### AVAILABLE RECORDS:
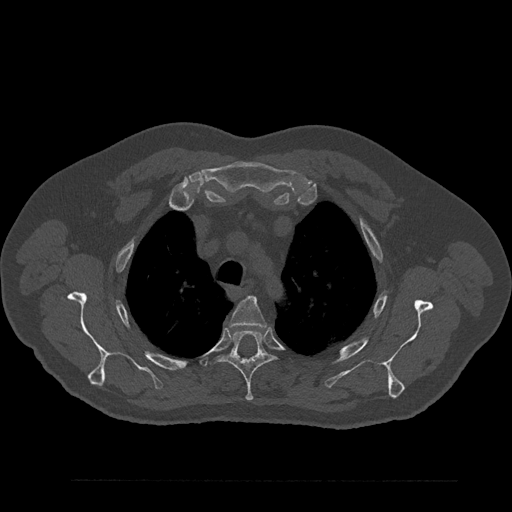
CT including the spine, one axial slice; slice 652 of 797 in the series (ordered by position); reconstruction kernel Br40s/3; 120 kVp; bone window (W 1800 / L 400 HU); 0.5 mm slice thickness; 512 × 512 image matrix, field of view 430 × 430 mm. Male patient, age 61 years. Case-level facts recorded for this patient, not image findings: primary cancer: prostate.
Structures marked on this image (semi-automatic segmentation, software-assisted and operator-edited):
- T3 vertebra: bounding box <230,297,266,328> (left, top, right, bottom; pixels)
- T4 vertebra: <218,329,274,401>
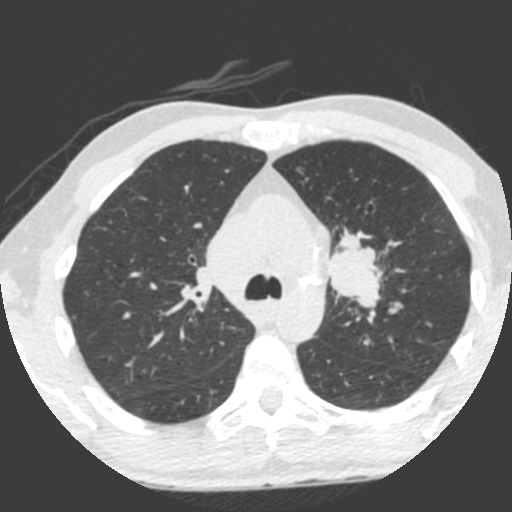
Low-dose screening chest CT, one axial slice. Slice 150 of 212 in the series (ordered by position). 120 kVp. Lung window (W 1500 / L -600 HU). 512 × 512 image matrix.
Annotated regions visible in this slice (outlined manually by an expert reader):
- lesion 1 (tumor, upper lobe of left lung): bounding box (x1, y1, x2, y2) in pixels: (328, 230, 383, 310)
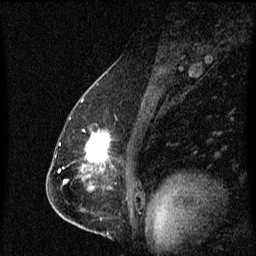
Breast MRI (dynamic contrast-enhanced), one sagittal slice. Slice 40 of 60 in the series (ordered by position). Dynamic contrast-enhanced series, image 2 of 3 at this slice position (ordered by acquisition). 1.5 T. TE 4.2 ms, TR 8.4 ms. 2 mm slice thickness. 256 × 256 image matrix, field of view 200 × 200 mm. Female patient, age 57 years. Case-level facts recorded for this patient, not image findings: setting: breast cancer imaged before/during neoadjuvant chemotherapy; receptor status: HR-positive, HER2-negative.
Structures marked on this image (semi-automatic segmentation, software-assisted and operator-edited):
- analysis volume of interest (the breast-tissue region the enhancement analysis was run in; not a lesion): bounding box [x1, y1, x2, y2] px = [83, 128, 113, 177]
- tumour enhancement mask (voxels above the 70 % enhancement threshold inside the analysis volume of interest): [86, 134, 110, 163]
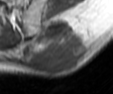
MRI of an extremity soft-tissue mass, one axial slice; slice 23 of 42 in the series (ordered by position); MR volume resampled by the dataset authors to the PET/CT grid (not the native acquisition matrix); 3.27 mm slice thickness; 113 × 94 image matrix. Male patient. Case-level facts recorded for this patient, not image findings: histological type: leiomyosarcoma; grade: intermediate; site of the primary tumour: left pelvis.
Outlined on this slice (expert contour drawn on MRI and transferred to this co-registered scan by the dataset authors):
- gross tumour volume (mass): bounding box <22,18,91,74> (left, top, right, bottom; pixels)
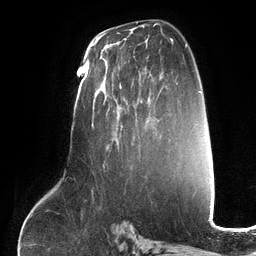
Breast MRI (dynamic contrast-enhanced), one axial slice. Position 71 of 134 along the scan axis. Cropped to one breast. Dynamic contrast-enhanced series, time point 2 of 6 at this slice position (early post-contrast). 3 T. TE 2.7 ms, TR 6.5 ms. 1.2 mm slice thickness. 256 × 256 image matrix. Female patient.
Outlined on this slice (semi-automatically segmented with operator editing):
- enhancing-tissue mask used for the functional tumour volume (all voxels passing the contrast-enhancement thresholds inside the analysis volume; usually the tumour): bounding box [x1, y1, x2, y2] px = [101, 67, 150, 151]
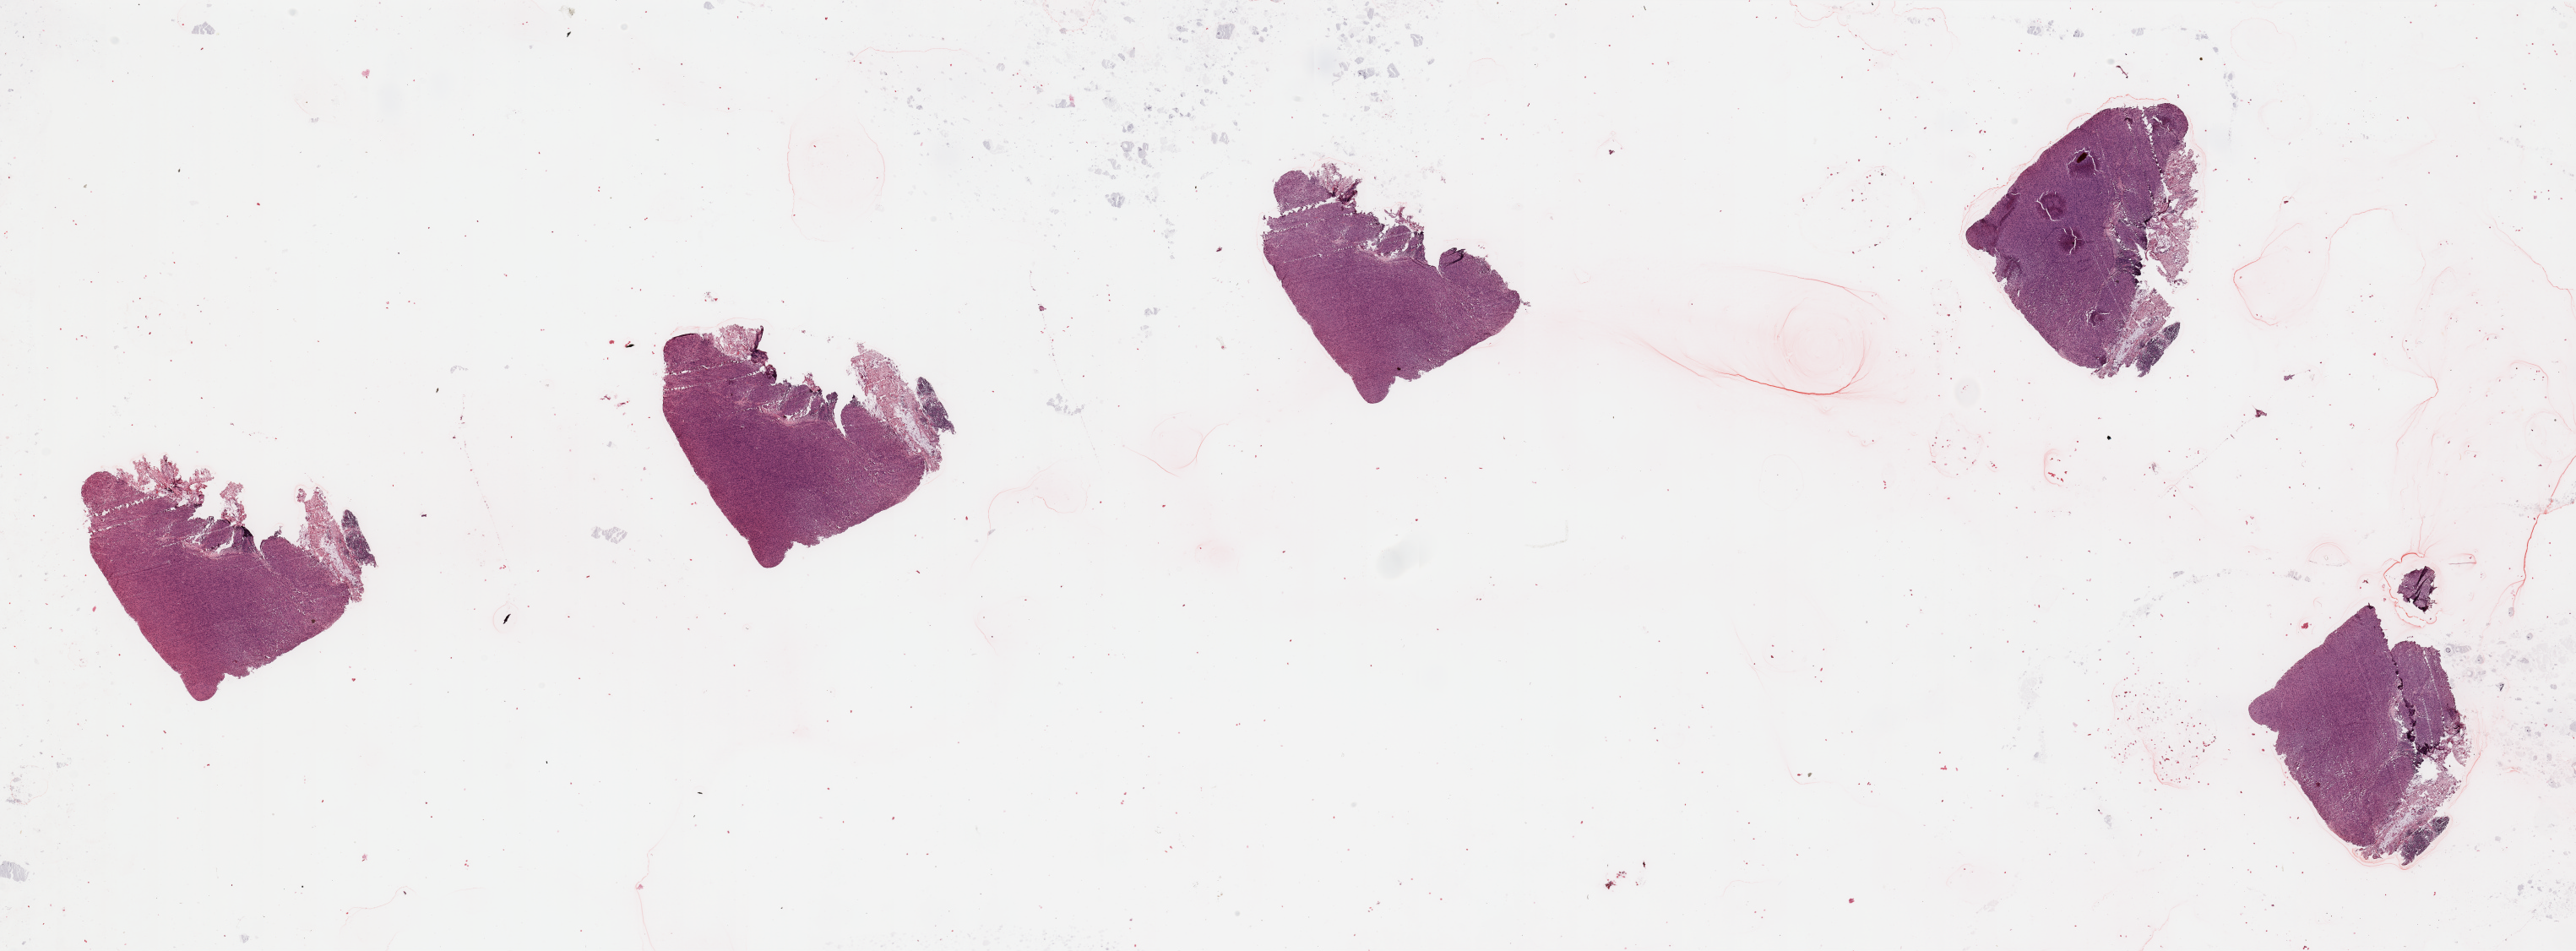
Digitized Hematoxylin and eosin (H&E) stained tissue section (whole slide) — low-resolution overview of the scanned area, about 48.2 x 17.8 mm (acquisition: 20x scan); tumour tissue sample, sampled site: lymph node. 84-year-old male patient. Composition of this section per pathologist review: tumour nuclei 90%, necrosis 0%.
This section: metastatic tumour tissue. Patient diagnosis: Malignant melanoma, NOS.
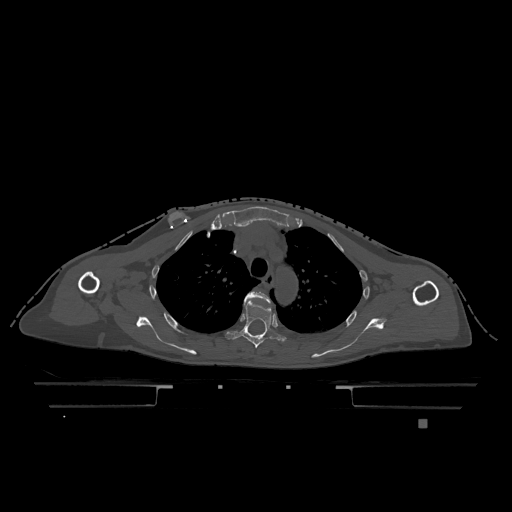
CT including the spine, one axial slice. Slice 887 of 1317 in the series (ordered by position). Bone window (W 1800 / L 400 HU). 0.5 mm slice thickness. 512 × 512 image matrix, field of view 500 × 500 mm. Patient: female, 74 years. Case-level facts recorded for this patient, not image findings: primary cancer: lung.
Annotated regions visible in this slice (semi-automatic segmentation, software-assisted and operator-edited):
- T3 vertebra: bounding box (x1, y1, x2, y2) in pixels: (244, 291, 270, 304)
- T4 vertebra: (225, 301, 287, 348)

### WORK INSTRUCTION:
Leave out the pictures and copy the rest of the material above exactly.

### RESULT OF THE EXERCISE:
CT including the spine, one axial slice; slice 652 of 797 in the series (ordered by position); reconstruction kernel Br40s/3; 120 kVp; bone window (W 1800 / L 400 HU); 0.5 mm slice thickness; 512 × 512 image matrix, field of view 430 × 430 mm. Male patient, age 61 years. Case-level facts recorded for this patient, not image findings: primary cancer: prostate.
Structures marked on this image (semi-automatic segmentation, software-assisted and operator-edited):
- T3 vertebra: bounding box <230,297,266,328> (left, top, right, bottom; pixels)
- T4 vertebra: <218,329,274,401>
Low-dose screening chest CT, one axial slice. Slice 150 of 212 in the series (ordered by position). 120 kVp. Lung window (W 1500 / L -600 HU). 512 × 512 image matrix.
Annotated regions visible in this slice (outlined manually by an expert reader):
- lesion 1 (tumor, upper lobe of left lung): bounding box (x1, y1, x2, y2) in pixels: (328, 230, 383, 310)
Breast MRI (dynamic contrast-enhanced), one sagittal slice. Slice 40 of 60 in the series (ordered by position). Dynamic contrast-enhanced series, image 2 of 3 at this slice position (ordered by acquisition). 1.5 T. TE 4.2 ms, TR 8.4 ms. 2 mm slice thickness. 256 × 256 image matrix, field of view 200 × 200 mm. Female patient, age 57 years. Case-level facts recorded for this patient, not image findings: setting: breast cancer imaged before/during neoadjuvant chemotherapy; receptor status: HR-positive, HER2-negative.
Structures marked on this image (semi-automatic segmentation, software-assisted and operator-edited):
- analysis volume of interest (the breast-tissue region the enhancement analysis was run in; not a lesion): bounding box [x1, y1, x2, y2] px = [83, 128, 113, 177]
- tumour enhancement mask (voxels above the 70 % enhancement threshold inside the analysis volume of interest): [86, 134, 110, 163]
MRI of an extremity soft-tissue mass, one axial slice; slice 23 of 42 in the series (ordered by position); MR volume resampled by the dataset authors to the PET/CT grid (not the native acquisition matrix); 3.27 mm slice thickness; 113 × 94 image matrix. Male patient. Case-level facts recorded for this patient, not image findings: histological type: leiomyosarcoma; grade: intermediate; site of the primary tumour: left pelvis.
Outlined on this slice (expert contour drawn on MRI and transferred to this co-registered scan by the dataset authors):
- gross tumour volume (mass): bounding box <22,18,91,74> (left, top, right, bottom; pixels)
Breast MRI (dynamic contrast-enhanced), one axial slice. Position 71 of 134 along the scan axis. Cropped to one breast. Dynamic contrast-enhanced series, time point 2 of 6 at this slice position (early post-contrast). 3 T. TE 2.7 ms, TR 6.5 ms. 1.2 mm slice thickness. 256 × 256 image matrix. Female patient.
Outlined on this slice (semi-automatically segmented with operator editing):
- enhancing-tissue mask used for the functional tumour volume (all voxels passing the contrast-enhancement thresholds inside the analysis volume; usually the tumour): bounding box [x1, y1, x2, y2] px = [101, 67, 150, 151]
Digitized Hematoxylin and eosin (H&E) stained tissue section (whole slide) — low-resolution overview of the scanned area, about 48.2 x 17.8 mm (acquisition: 20x scan); tumour tissue sample, sampled site: lymph node. 84-year-old male patient. Composition of this section per pathologist review: tumour nuclei 90%, necrosis 0%.
This section: metastatic tumour tissue. Patient diagnosis: Malignant melanoma, NOS.
CT including the spine, one axial slice. Slice 887 of 1317 in the series (ordered by position). Bone window (W 1800 / L 400 HU). 0.5 mm slice thickness. 512 × 512 image matrix, field of view 500 × 500 mm. Patient: female, 74 years. Case-level facts recorded for this patient, not image findings: primary cancer: lung.
Annotated regions visible in this slice (semi-automatic segmentation, software-assisted and operator-edited):
- T3 vertebra: bounding box (x1, y1, x2, y2) in pixels: (244, 291, 270, 304)
- T4 vertebra: (225, 301, 287, 348)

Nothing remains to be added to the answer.